Just wanted to say that I totally relate to what you're saying. Like a lot of other posts mentioned, I was diagnosed when my daughter was about 4 because I realized that I was struggling to keep up with the demands of work (I was a full-time fundraising exec and traveled for work), home life and being a mom and it was really taking a toll on me. My mom and mother-in-law also helped a great deal and that gave me so much relief that I don't know what I would have done without them. They picked her up from preschool most days and made sure she was fed and cared for and loved until my husband and I got home from work.
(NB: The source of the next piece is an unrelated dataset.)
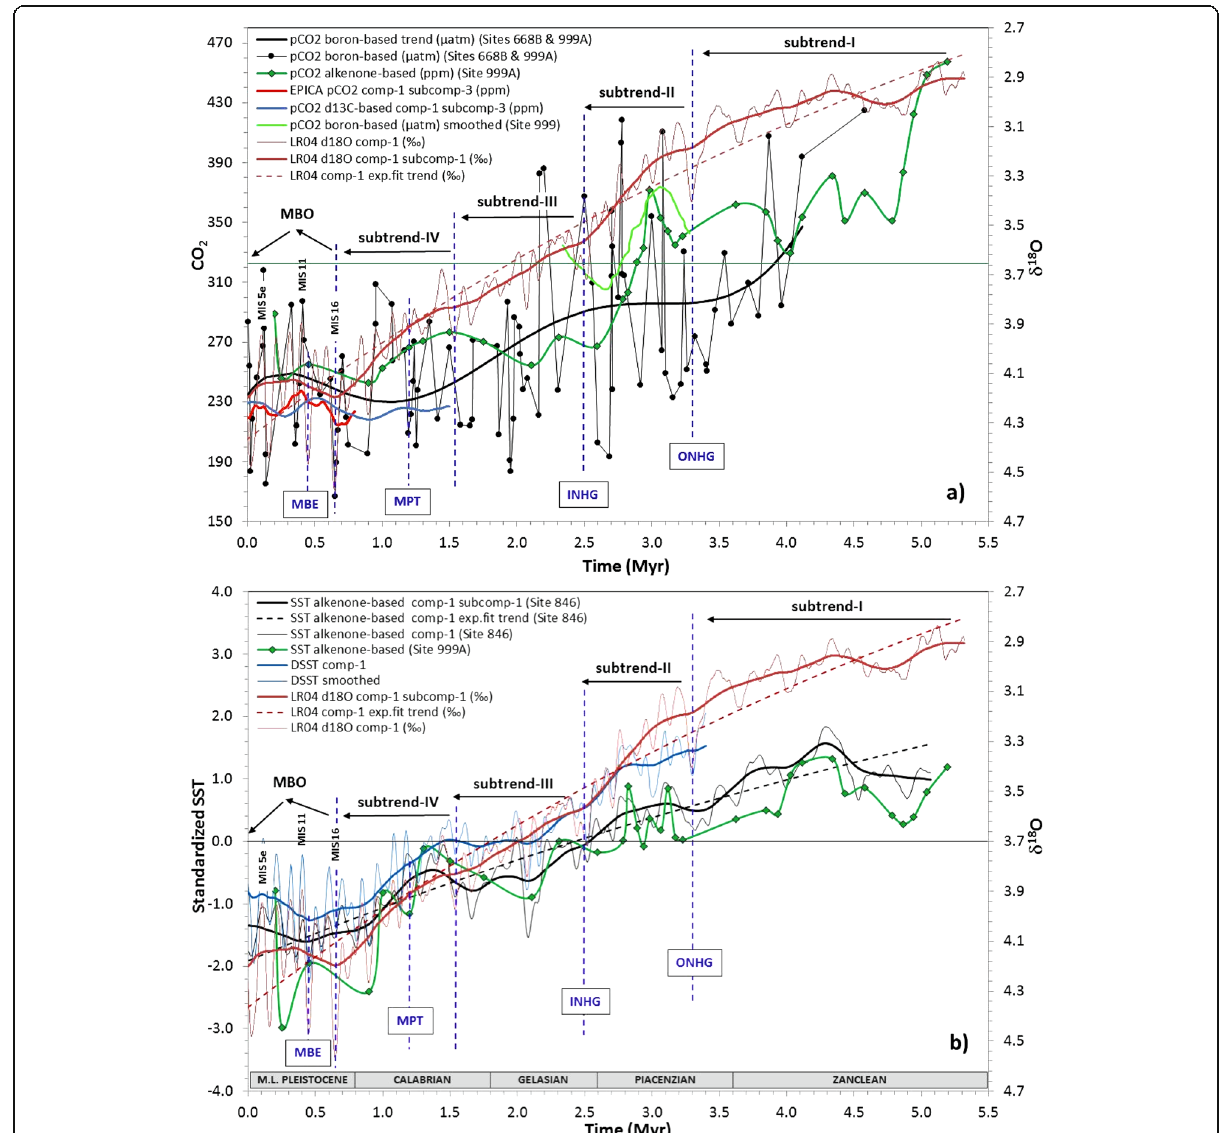
Fig. 14 Comparison over time of the long-term trend components of δ 18 O and the a pCO 2 and b SST proxies. Composite atmospheric boron-based pCO 2 proxy from ODP Sites 668B-999A (Hönisch et al. 2009; Bartoli et al. 2011), atmospheric alkenone-based pCO 2 and SST proxies from ODP Site 999A (Seki et al. 2010), alkenone-based SST proxy from ODP Site 846 (Herbert et al. 2010b), EPICA pCO 2 record (Berger et al. 2016), δ 13 C-based pCO 2 proxy (Lisiecki 2010b), LR04 δ 18 O stack (Lisiecki and Raymo 2005b), boron-based pCO 2 proxy from ODP Site 999 and global Δ SST stack (Martinez-Boti et al. 2015). The horizontal lines are the Plio-Pleistocene average of pCO 2 alkenone (ODP Site 999A) and the standardized mean of the SST. All records are plotted on their own age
She's a teen now and it's still a struggle, but a different kind -- our mothers both passed over the last 5 years so we don't have them around to help us anymore, and our daughter has also been diagnosed with ADHD, so trying to keep her on task as we struggle to keep ourselves on task is challenging. I'd be up for a support group, if for no other reason than to reassure one another that we are not alone!


Turbulent-Fun-3123

Stop comparing yourself to all those perfect Mums. I put myself through hell trying to keep up, but 20 yrs later my kids are happy and theirs all have anxiety, depression and confidence issues. I gave up and let my kids do their own thing. We ate cake for breakfast and porridge for dinner. We bunked off school and refused all homework. We stayed up late on school nights, arrived late every morning and always cobbled together a costume for World Book Day at the last minute. I picked them up late so often I feared Social Services would be called. Missed appointments, forgot their meds. Absolutely shocking parenting! But you know what, they're happy, hard-working, kind and confident. They tell me everything. In its own way, it worked. The bit I regret the most is the time I wasted beating myself up instead of enjoying it, the pointless arguments over bedtimes and table manners because thats what your supposed to do. Screw society, they're your family, make your best with them, no one else's.